Harold Wellman (1909-1999) was a scientist unrivalled in the remarkable contribution he made to our understanding of New Zealand earth science. He had a varied and colourful early career as a gold miner, surveyor and geophysical survey assistant. In 1937 he joined New Zealand Geological Survey's coal resources survey in Greymouth, which began his most productive period of research. His intense geological debates with colleagues at the bar of the Albion Hotel in Greymouth are now legendary.
Harold is best known for his recognition of the Alpine Fault, but his major contributions to advancing New Zealand earth science are many. They included establishment of the New Zealand Fossil Record File, recognition of major displacements of rock in Northland, development of biostratigraphic stages for subdividing the New Zealand marine Cretaceous based on field observations and collections of fossil inoceramids.

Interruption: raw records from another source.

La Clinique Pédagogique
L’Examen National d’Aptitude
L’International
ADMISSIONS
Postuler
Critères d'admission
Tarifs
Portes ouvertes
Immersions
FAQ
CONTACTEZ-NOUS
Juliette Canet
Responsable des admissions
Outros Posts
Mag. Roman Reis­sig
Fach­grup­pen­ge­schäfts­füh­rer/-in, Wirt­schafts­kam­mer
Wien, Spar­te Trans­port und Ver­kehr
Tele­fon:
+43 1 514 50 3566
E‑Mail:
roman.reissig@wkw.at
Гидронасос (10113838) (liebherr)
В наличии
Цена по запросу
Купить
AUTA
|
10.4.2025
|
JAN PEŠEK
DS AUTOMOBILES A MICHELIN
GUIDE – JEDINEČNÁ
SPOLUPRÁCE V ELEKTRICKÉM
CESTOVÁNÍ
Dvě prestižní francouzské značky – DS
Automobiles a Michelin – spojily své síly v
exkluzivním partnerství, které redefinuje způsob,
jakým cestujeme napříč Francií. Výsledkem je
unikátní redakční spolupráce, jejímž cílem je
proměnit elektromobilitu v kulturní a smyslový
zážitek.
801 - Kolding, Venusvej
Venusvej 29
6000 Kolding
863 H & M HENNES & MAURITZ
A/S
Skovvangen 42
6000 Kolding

In the mid-1950s Harold had a short stint with British Petroleum in Gisborne before taking a position in the Geology Department at Victoria University of Wellington in 1958, an attachment he maintained even after his retirement in 1974. Harold's international reputation in pioneering structural and tectonic geology was highlighted in a 1992 BBC Horizon documentary on him, titled "The Man that moved the Mountains."
Harold and his wife Joan provided the funds to establish the Wellman Prize for an important fossil find, because Harold felt that the role of paleontology in geology was losing its former significance. He fully understood the great value of paleontology in unravelling New Zealand’s complex geology. The need to systematically incorporate fossil data into his field mapping on the West Coast, led Harold to establish the New Zealand Fossil Record File. This was truly visionary and this unique repository remains the envy of the global paleontological community. In establishing the Wellman Prize, the rules are deliberately minimalistic with the only conditions being that the fossil discovery must be recorded in the NZ Fossil Record File and that an account of the discovery is to be written for the GSNZ newsletter.
Prior to the establishment of this prize, in 1986 the Geological Society of New Zealand made a Special Award to Dr Joan Wiffen CBE in recognition of her ground-breaking discoveries of fossil dinosaurs in Mangahouanga Stream, northern Hawke’s Bay. Although lacking formal training, Joan and her team of amateur paleontologists made remarkable fossil discoveries that included the remains of dinosaurs, pterosaurs, marine reptiles and turtles between 1975 and 1999. Joan was subsequently awarded an honorary DSc by Massey University in 1994 and the Morris Skinner Award from the Society of Vertebrate Paleontology in 2004.